Alors que le consensus scientifique devrait pousser les gouvernements et les entreprises à accélérer la transition vers une société décarbonée, les publicités commerciales continuent de mettre en avant des produits à l’empreinte climatique très élevée.
Ainsi les secteurs les plus néfastes pour le climat sont généralement ceux qui investissent les plus grandes sommes dans la publicité. A titre d’exemple, en 2019, les investissements de publicité et de communication des secteurs automobile, aérien et énergies fossiles en France sont estimés à plus de 5,1 milliards d’euros. Rien que les SUV, qui représentent l’une des principales causes d’augmentation des émissions de C02 de la France, dominent aujourd’hui largement le paysage publicitaire automobile.
Non seulement la publicité stimule les ventes de biens climaticides, mais elle augmente aussi le niveau global de consommation : une étude de référence sur le marché américain a conclu qu’elle constitue le facteur direct d’une hausse de 6,79 % du niveau de consommation du pays sur 30 ans. En d’autres termes, la publicité entretient un cercle vicieux à l’origine d’une hausse constante des émissions de gaz à effet de serre : surexploitation des ressources, fabrication en masse, stimulation de la demande, hausse de la consommation, renouvellement rapide pour cause « d’obsolescence », etc.
Rappelons enfin que la question climatique est aussi un enjeu de santé publique. La pollution de l’air causée par l’exploitation des énergies fossiles entraîne plus de décès que le tabac, dont la publicité a été interdite en France. Il est insensé de persister à faire l’apanage d’activités aux conséquences si dramatiques !
Au-delà de l’impact des activités promues, les publicités mentionnées rendent nos imaginaires captifs, conditionnés par le mirage de la croissance, basée sur la hausse perpétuelle de la consommation.
Non seulement la publicité aliène l’individu en lui faisant miroiter la consommation de masse comme composante indispensable du bonheur, mais elle lui fait également associer des valeurs culturelles dites « extrinsèques », c’est-à-dire indépendantes de l’individu en lui-même, à l’acte d’achat. Ainsi le statut social, la symbolique de la liberté, les stéréotypes liés à la virilité et la féminité ou encore le potentiel de séduction s’illustrent par l’utilisation et l’accumulation de marchandises climaticides.

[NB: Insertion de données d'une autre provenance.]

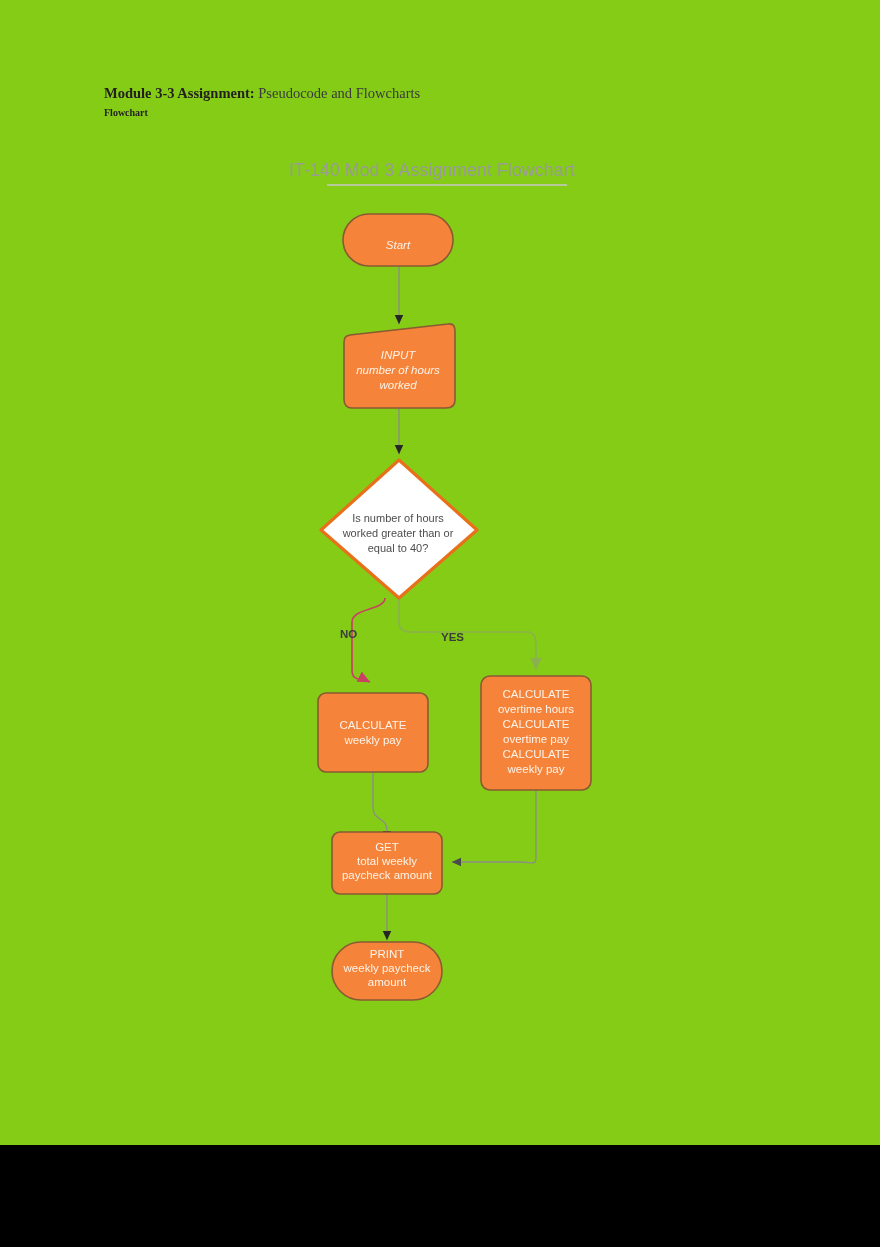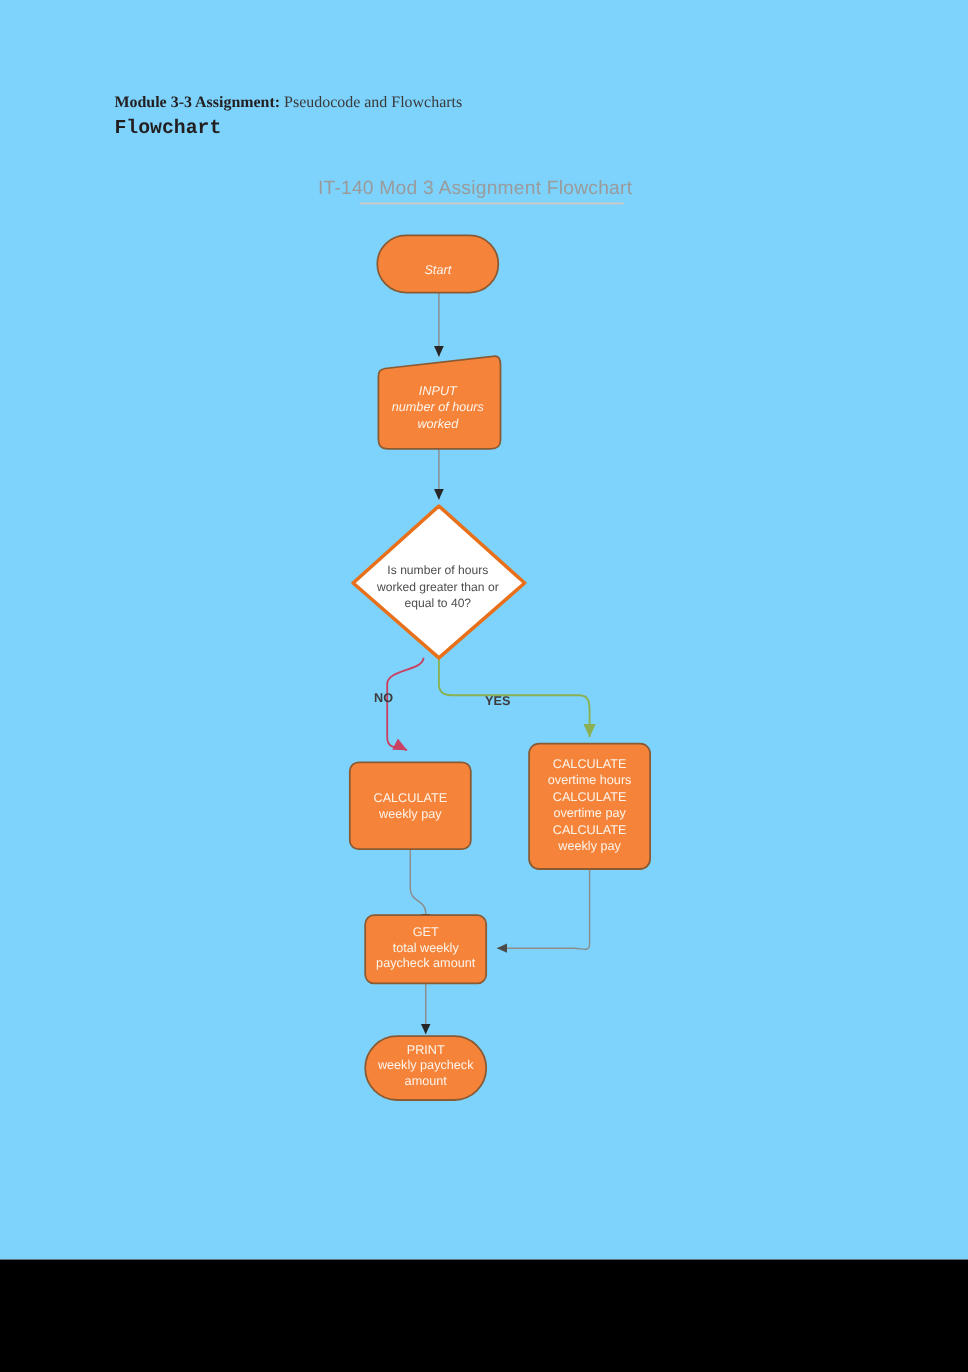"Module 3-3 Assignment: Pseudocode and" .page { background: #7dd3fc -> #84cc16 }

En pleine crise énergétique, le gouvernement demande par ailleurs des efforts aux citoyen·nes –notamment les plus modestes- pour atteindre des objectifs de sobriété. Or, la publicité entretient des injonctions contradictoires : comment assimiler la nécessité de moins prendre la voiture, de baisser son chauffage, de faire attention aux vêtements que l’on achète lorsque partout, sont vantés les « bienfaits » des SUV, des week-ends à Dubaï, de la fast-fashion ?
En plus de générer de la frustration et du mal-être, cette incohérence contribue à rendre confus les enjeux réels du dérèglement climatique et retarde la réflexion vers la construction d’autres modèles de société(s) post-croissante(s).
Les techniques d’influence utilisées par les entreprises polluantes à travers la publicité visent à déplacer la responsabilité des émissions sur l’individu, plutôt que de l’inscrire dans le cadre d’actions politiques collectives. C’est d’ailleurs pourquoi la publicité s’adresse directement à notre personne, souvent à l’impératif.
Face à cela les mentions légales, telles que le hashtag #SeDéplacerMoinsPolluer sur les publicités pour voitures, apparaissent dépourvues d’utilité de par leur format en retrait et leur contenu trop généraliste (voire totalement contradictoire puisque le produit vanté est toujours présenté comme un besoin fondamental).
Un autre tactique à laquelle les grands pollueurs excellent, est la construction de leur réputation par des discours d’écoblanchiment. En effet, « l’image de marque » est aujourd’hui un actif intangible extrêmement précieux pour une enseigne. La publicité est ainsi un outil de renforcement positif de son image, parfois plus qu’un outil de vente d’un bien spécifique. Des chercheurs·ses ont par exemple démontré que la simple présence d’éléments de « nature » dans une publicité affecte positivement la perception qu’a son public de l'empreinte écologique de la marque annoncée. Le sponsoring culturel et sportif est aussi utilisé pour assurer l’acceptabilité sociale d’activités industrielles climaticides.
De nouveau, l’organe d’autorégulation de la publicité est un garde-fou bien trop faible au regard de l’urgence des enjeux climatiques. Sa mission étant de « préserver l’image de la publicité », il empêche l’émergence d’un droit véritablement contraignant en maintenant des « sanctions » tardives et très peu dissuasives.